Firstly, there was a strong differentiation in the FDI intensity of individual groups and classes of the food industry. In 2022, CFC had the largest share in generating net revenues from the sale of products, goods, and materials in the tobacco, brewing, potato, and oil industries. The least internationalized industries were the processing of milk, red meat and poultry, the production of meat products, and bakery and farinaceous products. FDI is directed mainly to those industries in which investors expect the highest efficiency.
Secondly, CFC are usually larger (larger average employment in the company, higher net revenues per company) than CDC. This allows foreign investors to achieve greater benefits from the scale of production. Moreover, foreign capital in the form of FDI more often flows to those industries in which there are large entities (strong concentration).
Thirdly, CFC usually showed higher labor productivity than CDC. In 2010–2022, this distance decreased significantly. In 2022, labor productivity in CDC accounted for 73% of the productivity of CFC (in 2010 it was 42%). The higher labor productivity of CFC than of CDC may result primarily from the transfer of technology and knowledge from the parent company to the foreign subsidiary. The increase in labor productivity of CDC observed in the period under study and the reduction of the differences separating them from CFC in this respect can, in turn, be associated with the indirect effects of the flow of technology and knowledge (so-called spillover effects), consisting in their penetration into domestic companies.
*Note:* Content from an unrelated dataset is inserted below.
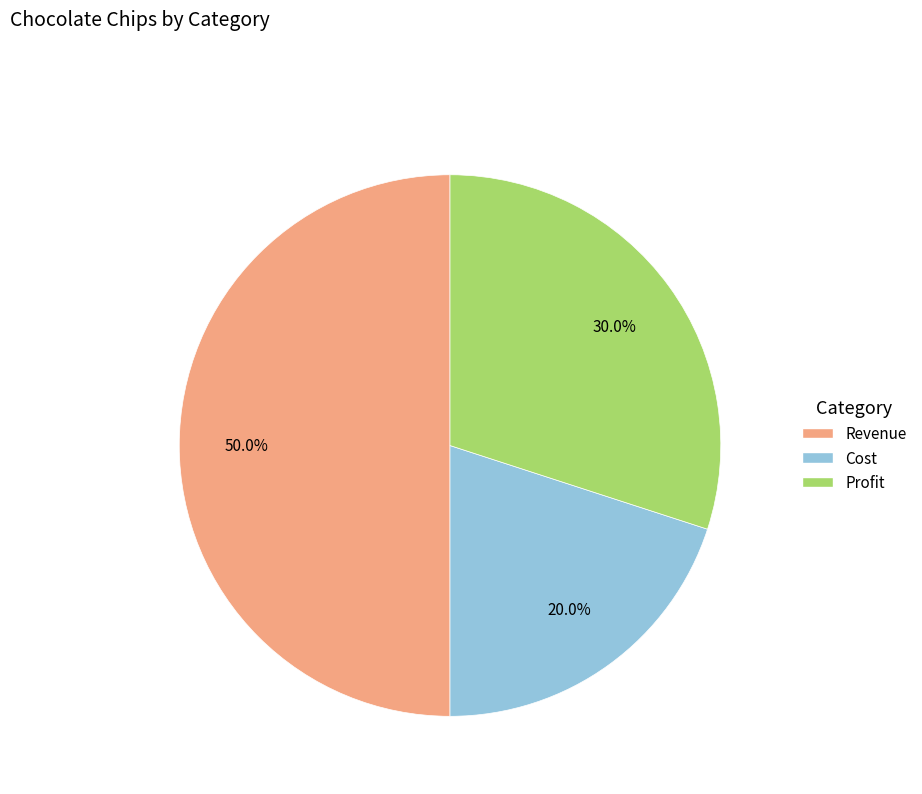

Which slice is the smallest?

Cost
Fourthly, the calculated partial correlation indices indicated a positive correlation of labor productivity in food industry sectors in Poland with the level of their internationalization. The average salary also showed a strong positive correlation with the FDI intensity. Higher salary in highly internationalized industries reflects higher labor productivity in CFC compared to CDC, and an increase in productivity in CDC as a result of the transfer of technology and knowledge. In turn, a positive correlation between the share of supply imports in operating costs and the FDI intensity indicates that FDI in the food industry in Poland was complementary to imports.
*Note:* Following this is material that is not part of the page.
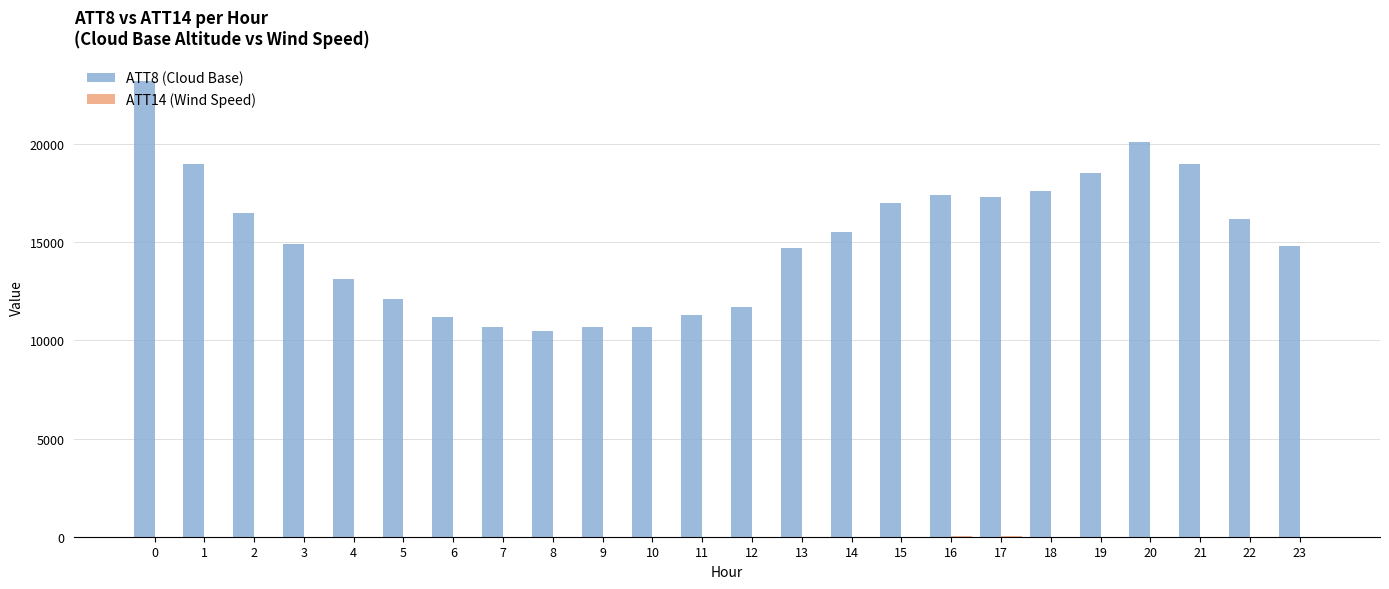

The value of ATT8 (Cloud Base) at 2 is 16500.0. True or false?

True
The greatest limitation of the study is its time scope, adopted due to the availability of comparable data. The years 2010–2022 belong to the period in which the level of cumulative FDI in the Polish food industry increased relatively little. Much greater changes were observed before 2010, and especially immediately after Poland’s accession to the EU. Nevertheless, the foreign capital that flowed until 2010 had an impact on the food industry and the changes taking place in it in relation to CFC and CDC.
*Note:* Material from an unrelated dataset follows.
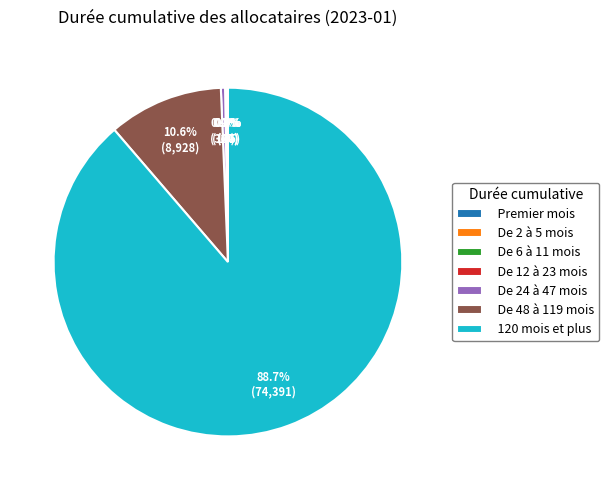

Which has a higher value, De 48 à 119 mois or 120 mois et plus?

120 mois et plus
There is a need for further research on the impact of FDI on the food industry in Poland and especially on the competitiveness of Polish producers in foreign markets. To improve competitiveness, an increase of labor productivity is necessary. This process can occur through increasing investment outlays on innovation which include the transfer of technology and knowledge to CFC in Poland, and then the transfer of various types of technological and organizational solutions to domestic companies. One of the instruments for improving competitiveness may be also digitalization.